Beaufort County’s award winning Emergency Medical Services, recognized in 2005 as South Carolina’s EMS System of the Year, has strengthened its service-providing capability even further with two new potentially life-saving devices, the EZ-10® and the “Gator”.
EMS Director Ed Allen said the EZ-IO® will allow administration of life-saving drugs or fluids through the bone marrow when traditional intravenous access is difficult or impossible due to collapsed veins, shock, trauma or cardiac arrest.
Allen said the instrument can safely and quickly penetrate the bone with relatively little discomfort. “Desperately needed IVs cannot be started in more than 5 million patients a year nationwide and thousands die as a result. Our paramedics are thrilled with this breakthrough in emergency treatment.”
The treatment has been used in children for more than 15 years, but heavier bone density in adults created problems until now. Medical researchers have been seeking an alternative to traditional IVs since the early 1800s.

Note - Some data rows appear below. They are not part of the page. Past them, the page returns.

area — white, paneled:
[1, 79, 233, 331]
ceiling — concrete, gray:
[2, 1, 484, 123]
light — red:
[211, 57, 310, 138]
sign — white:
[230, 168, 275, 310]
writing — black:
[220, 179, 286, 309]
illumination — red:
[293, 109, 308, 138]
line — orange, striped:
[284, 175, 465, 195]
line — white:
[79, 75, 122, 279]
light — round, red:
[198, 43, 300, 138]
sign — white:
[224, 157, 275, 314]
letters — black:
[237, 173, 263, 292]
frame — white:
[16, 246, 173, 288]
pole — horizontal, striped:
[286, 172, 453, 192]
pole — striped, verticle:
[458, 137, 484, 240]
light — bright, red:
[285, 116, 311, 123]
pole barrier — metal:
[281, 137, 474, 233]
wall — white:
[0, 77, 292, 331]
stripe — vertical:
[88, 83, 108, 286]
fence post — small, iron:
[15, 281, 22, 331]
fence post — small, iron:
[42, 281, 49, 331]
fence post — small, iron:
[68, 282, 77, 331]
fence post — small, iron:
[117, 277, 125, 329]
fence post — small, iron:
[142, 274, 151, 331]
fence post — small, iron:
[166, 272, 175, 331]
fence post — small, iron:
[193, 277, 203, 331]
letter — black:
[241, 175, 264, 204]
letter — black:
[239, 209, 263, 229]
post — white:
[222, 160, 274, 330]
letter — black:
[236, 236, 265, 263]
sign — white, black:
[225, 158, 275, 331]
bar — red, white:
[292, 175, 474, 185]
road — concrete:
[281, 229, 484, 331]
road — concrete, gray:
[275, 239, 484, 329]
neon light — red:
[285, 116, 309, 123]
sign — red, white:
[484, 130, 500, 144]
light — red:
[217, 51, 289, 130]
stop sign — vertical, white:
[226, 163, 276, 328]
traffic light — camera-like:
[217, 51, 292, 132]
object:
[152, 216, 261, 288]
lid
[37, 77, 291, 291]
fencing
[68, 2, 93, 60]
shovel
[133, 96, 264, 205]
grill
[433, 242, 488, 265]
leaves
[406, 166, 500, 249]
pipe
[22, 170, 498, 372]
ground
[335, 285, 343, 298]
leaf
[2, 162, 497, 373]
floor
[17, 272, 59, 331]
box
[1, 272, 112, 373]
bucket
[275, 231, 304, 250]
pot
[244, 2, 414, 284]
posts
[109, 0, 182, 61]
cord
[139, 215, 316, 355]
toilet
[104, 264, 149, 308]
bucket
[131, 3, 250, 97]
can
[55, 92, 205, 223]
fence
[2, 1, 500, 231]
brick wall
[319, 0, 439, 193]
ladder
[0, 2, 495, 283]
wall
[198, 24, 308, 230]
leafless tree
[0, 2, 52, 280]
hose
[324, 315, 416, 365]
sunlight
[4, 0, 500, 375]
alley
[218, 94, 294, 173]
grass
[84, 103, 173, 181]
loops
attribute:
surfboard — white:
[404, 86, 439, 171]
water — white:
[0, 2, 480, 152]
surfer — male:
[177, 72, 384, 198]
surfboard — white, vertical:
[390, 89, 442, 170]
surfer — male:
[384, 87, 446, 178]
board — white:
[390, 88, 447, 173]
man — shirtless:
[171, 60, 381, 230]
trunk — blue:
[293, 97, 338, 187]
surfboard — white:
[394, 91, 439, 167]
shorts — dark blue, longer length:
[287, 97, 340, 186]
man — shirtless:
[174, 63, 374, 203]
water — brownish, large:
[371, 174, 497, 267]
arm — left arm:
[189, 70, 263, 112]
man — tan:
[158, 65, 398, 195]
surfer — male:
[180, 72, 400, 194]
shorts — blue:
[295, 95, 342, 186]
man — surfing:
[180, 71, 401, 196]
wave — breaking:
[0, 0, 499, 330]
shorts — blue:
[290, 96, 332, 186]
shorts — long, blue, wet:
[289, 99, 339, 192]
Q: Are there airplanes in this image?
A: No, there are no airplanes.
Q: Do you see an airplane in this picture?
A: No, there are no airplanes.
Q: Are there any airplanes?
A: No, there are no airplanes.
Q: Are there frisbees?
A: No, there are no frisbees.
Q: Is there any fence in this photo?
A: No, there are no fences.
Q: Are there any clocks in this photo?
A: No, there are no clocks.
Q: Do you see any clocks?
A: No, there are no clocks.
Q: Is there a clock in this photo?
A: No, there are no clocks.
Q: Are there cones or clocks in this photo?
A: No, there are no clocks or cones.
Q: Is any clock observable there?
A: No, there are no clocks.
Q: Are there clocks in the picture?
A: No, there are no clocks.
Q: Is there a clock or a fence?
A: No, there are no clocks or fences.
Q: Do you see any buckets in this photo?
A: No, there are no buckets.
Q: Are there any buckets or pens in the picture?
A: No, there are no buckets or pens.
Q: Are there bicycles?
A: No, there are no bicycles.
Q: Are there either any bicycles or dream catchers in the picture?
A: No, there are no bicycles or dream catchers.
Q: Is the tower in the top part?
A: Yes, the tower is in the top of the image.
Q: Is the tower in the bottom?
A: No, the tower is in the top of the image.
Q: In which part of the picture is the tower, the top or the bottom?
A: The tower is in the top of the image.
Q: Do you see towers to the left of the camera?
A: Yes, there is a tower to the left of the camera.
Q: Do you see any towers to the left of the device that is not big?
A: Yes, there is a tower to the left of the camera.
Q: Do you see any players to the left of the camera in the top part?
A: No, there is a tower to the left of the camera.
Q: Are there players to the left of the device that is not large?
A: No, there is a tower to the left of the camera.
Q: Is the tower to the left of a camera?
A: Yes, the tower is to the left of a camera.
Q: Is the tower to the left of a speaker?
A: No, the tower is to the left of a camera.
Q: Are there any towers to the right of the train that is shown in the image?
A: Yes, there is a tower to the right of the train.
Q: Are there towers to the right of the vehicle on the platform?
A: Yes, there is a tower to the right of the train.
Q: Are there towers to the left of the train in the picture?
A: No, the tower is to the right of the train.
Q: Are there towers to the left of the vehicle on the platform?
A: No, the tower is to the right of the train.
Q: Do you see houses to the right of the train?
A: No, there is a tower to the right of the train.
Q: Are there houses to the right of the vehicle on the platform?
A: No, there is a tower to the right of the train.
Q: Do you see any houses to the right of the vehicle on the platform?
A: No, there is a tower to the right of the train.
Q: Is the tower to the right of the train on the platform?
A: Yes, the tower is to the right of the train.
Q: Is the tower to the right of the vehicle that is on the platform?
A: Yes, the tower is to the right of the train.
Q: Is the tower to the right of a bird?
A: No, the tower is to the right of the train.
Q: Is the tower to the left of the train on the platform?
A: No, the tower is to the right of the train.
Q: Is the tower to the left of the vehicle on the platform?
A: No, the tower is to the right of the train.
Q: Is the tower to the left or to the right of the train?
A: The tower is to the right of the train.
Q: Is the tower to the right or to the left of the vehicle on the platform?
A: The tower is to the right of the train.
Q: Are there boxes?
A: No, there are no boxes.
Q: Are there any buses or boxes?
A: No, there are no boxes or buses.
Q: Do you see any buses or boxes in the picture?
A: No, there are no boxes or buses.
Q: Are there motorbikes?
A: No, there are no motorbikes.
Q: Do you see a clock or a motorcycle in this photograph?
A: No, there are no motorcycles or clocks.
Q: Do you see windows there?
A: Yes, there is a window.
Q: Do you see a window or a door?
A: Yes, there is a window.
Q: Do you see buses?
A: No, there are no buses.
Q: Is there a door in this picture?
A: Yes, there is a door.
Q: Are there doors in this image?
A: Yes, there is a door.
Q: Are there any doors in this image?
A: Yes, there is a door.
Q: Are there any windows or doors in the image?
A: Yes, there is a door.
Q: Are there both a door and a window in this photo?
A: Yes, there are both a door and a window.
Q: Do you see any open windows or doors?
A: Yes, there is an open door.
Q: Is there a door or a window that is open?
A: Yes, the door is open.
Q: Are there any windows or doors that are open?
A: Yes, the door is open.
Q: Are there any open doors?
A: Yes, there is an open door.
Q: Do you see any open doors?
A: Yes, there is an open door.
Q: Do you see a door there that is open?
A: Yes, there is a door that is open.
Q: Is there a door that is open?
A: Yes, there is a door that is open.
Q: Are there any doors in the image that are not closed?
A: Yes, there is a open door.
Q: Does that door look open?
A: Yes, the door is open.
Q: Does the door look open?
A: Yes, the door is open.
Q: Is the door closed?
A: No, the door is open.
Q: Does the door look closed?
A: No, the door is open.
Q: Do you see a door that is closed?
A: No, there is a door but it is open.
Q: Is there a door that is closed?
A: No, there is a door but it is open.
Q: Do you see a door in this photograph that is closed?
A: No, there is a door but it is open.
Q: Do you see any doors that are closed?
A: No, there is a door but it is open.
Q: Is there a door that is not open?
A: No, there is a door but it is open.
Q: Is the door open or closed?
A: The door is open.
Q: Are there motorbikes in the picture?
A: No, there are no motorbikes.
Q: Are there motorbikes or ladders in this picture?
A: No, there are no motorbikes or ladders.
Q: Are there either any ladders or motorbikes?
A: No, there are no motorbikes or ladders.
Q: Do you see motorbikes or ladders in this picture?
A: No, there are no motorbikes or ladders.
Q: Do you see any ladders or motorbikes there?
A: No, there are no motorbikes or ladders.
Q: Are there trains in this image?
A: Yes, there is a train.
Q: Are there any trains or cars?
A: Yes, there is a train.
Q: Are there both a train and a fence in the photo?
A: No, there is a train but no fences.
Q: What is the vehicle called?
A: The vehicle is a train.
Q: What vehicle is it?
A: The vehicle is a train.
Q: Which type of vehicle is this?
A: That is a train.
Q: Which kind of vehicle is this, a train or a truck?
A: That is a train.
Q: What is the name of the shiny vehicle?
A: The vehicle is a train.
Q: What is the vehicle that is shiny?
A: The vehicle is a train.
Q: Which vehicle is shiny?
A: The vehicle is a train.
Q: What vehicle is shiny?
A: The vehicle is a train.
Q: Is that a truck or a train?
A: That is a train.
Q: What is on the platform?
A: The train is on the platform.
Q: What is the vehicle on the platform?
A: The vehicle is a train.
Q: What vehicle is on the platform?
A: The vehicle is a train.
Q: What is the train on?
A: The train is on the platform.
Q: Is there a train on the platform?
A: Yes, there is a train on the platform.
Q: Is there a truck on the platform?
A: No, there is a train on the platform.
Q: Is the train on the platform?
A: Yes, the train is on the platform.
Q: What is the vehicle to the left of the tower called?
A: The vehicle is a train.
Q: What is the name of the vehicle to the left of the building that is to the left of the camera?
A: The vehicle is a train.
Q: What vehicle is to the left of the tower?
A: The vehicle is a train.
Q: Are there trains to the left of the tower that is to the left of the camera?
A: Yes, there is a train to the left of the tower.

The “Gator”, a 6-wheel-drive utility vehicle, enables emergency rescuers to traverse difficult terrain, such as rocky, sandy, wet or mountainous areas. It has already proven invaluable on a steep and slippery river bank in Beaufort County.
A man who had been walking his dog on a wooden train trestle near Allison Road in Beaufort fell through the trestle into Battery Creek. People fishing nearby managed to get the man out of the water and call 911. When EMS workers arrived they found the man on the river bank in an area inaccessible to an ambulance. He had been injured and could not make the climb. The Gator was dispatched and used to bring the man to safety.
Beaufort County Council Chairman Weston Newton
said citizens are fortunate to have a decorated EMS team and these new,
specialized pieces of equipment could save more lives.
“The Gator was funded through a federal Homeland
Security grant and provides EMS and other county emergency personnel with
an invaluable public safety tool. In addition, the ability to offer an alternative
to traditional IVs has been needed for a long time and we are grateful that
medical science has developed this new technology.”